If you’re reading this blog post, there’s a good chance that you have an account on Facebook, Twitter, Myspace, or any of the other scores of social networking sites out there. And the fact remains that a lot of them are down right addicting.
If you’re a high school kid or someone with a lot of free time, it really doesn’t matter if those sites become your new crack.
However, for those of us - business owners, entrepreneurs, solopreneurs, corporate professionals, etc. - who use those social technologies for business, spending countless hours in front of the computer might not be the most effective use of time.
But what do you do if you’re connected to a lot of people who choose to communicate with you using these social networking sites? Surely, you wouldn’t want to ignore them.
Doing so would mean abandoning chances to build meaningful relationships and profitable business ventures.
That’s clearly not an option. So, what do we do?
We use tools and techniques that will help us maintain a healthy balance between using these social sites and taking care of the things that matter. I’ve listed three tips (along with some free tools) that will help you accomplish this.
1. Develop a system to help you follow-up effectively and efficiently
There are two things we can do here: 1) respond to updates and notifications immediately or 2) designate two (maybe three) specific times in the day to respond.

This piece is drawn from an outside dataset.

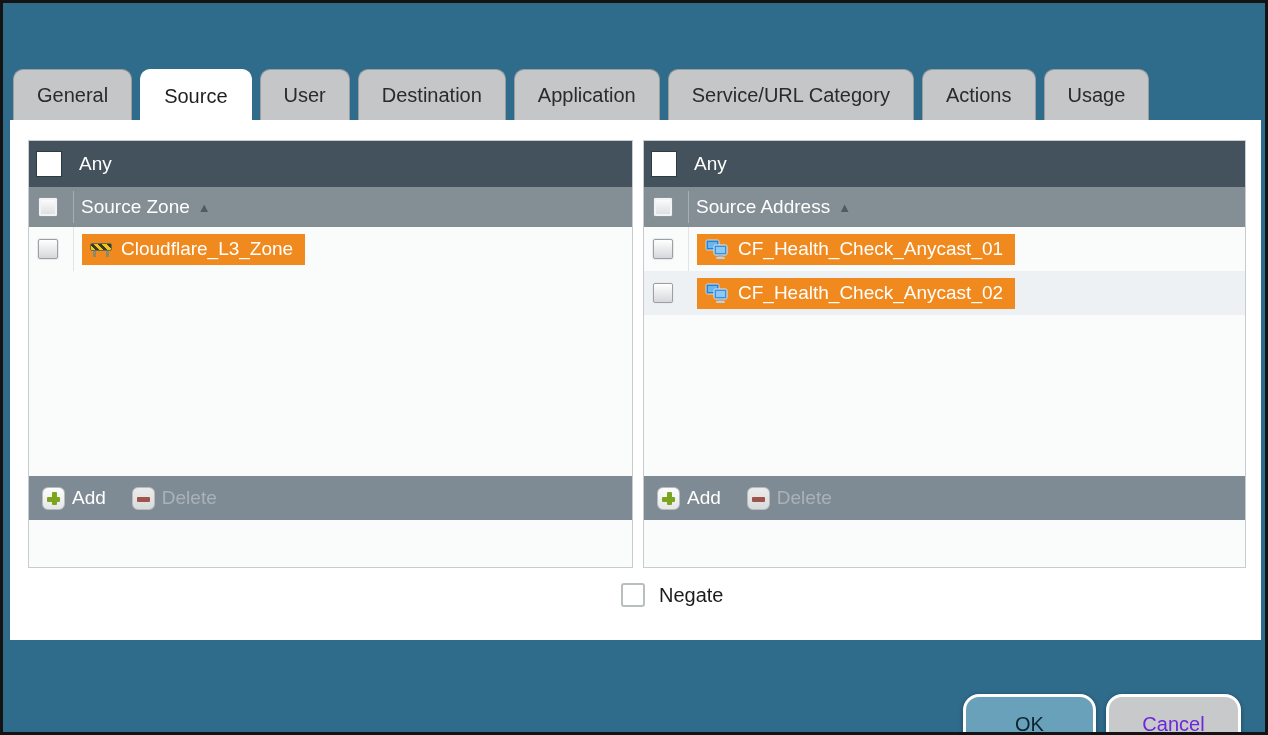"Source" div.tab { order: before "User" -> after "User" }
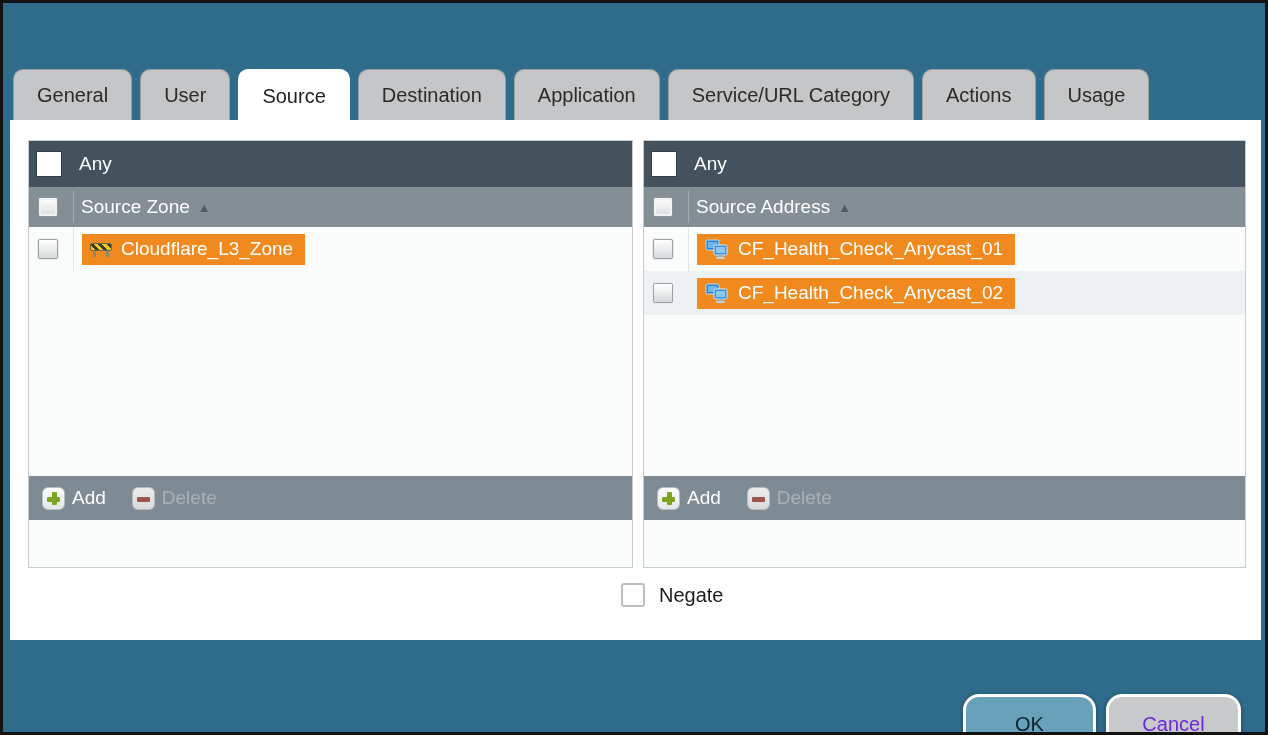"Actions" div.tab { html: <div>Actions</div> -> none }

I can’t say which method you should use without knowing your current situation, but they both have their benefits. Personally, I prefer to employ the first method. For instance, as soon as I receive a Facebook message, I will send a reply to the sender.
Not only does this prevent “message pile-ups,” but it also shows a certain amount of dedication on your part. That goes a long way in developing relationships with those you want to connect with. The second method is generally more suited for those with busy family schedules and already-crowded days.
If you work at a company, you might not be able to communicate with someone immediately. In this case, setting a time before work, one during your lunch break, and another in the evening might be the ideal solution for you.
2. Use toolbars and 3rd party clients
I swear by these things. There was a point in time where I constantly found myself wandering around aimlessly on Facebook. I wasn’t getting “real” work done and my time on the site was beginning to equate into a massive waste.
I decide to limit my time on the site and incorporate time-saving methods such as installing the Facebook toolbar on my Firefox browser. The toolbar updates immediately whenever someone makes a friend request, sends a message, pokes me, etc.
Now, I only have to go on the site when there is relevant activity. Here is the link to Facebook’s official toolbar for Firefox:
For Twitter, I use a third-party client called Tweetdeck.
Using a client helps by keeping you abreast of changes and status updates via notifications on your screen and/or Internet browser.
It’s a great way to stay connected without having to constantly check on the main site which could turn into a big time wasting activity.
Here is the link to Tweetdeck (which I use) and Twirl (another wildly popular Twitter client):
3. Enable email and mobile notifications.
This tip works great for Facebook users. Just adjust your settings to send updates and notifications to your mobile phone and email address. Receiving texts on your cell phone helps keep you connected even when you’re not in front of a computer.
I’ve carried on many conversations just by using my cell phone. And when, I’m checking my email account, I can see updates arrive instantly. Plus, another bonus is that I can search through my Facebook messages using Gmail.
It’s a much more effective way to find what I’m looking for as opposed to using Facebook’s woefully inadequate Message Search tool.
So, to recap: develop a follow-up/response system that fits your schedule; use third-party clients and toolbars to increase your productivity; and use your mobile phone and email account to stay connected when you’re away from the house or just away from your favorite social networking site.
Think I missed anything? What are you doing as a business owner to stop social networking from taking up too much of your life?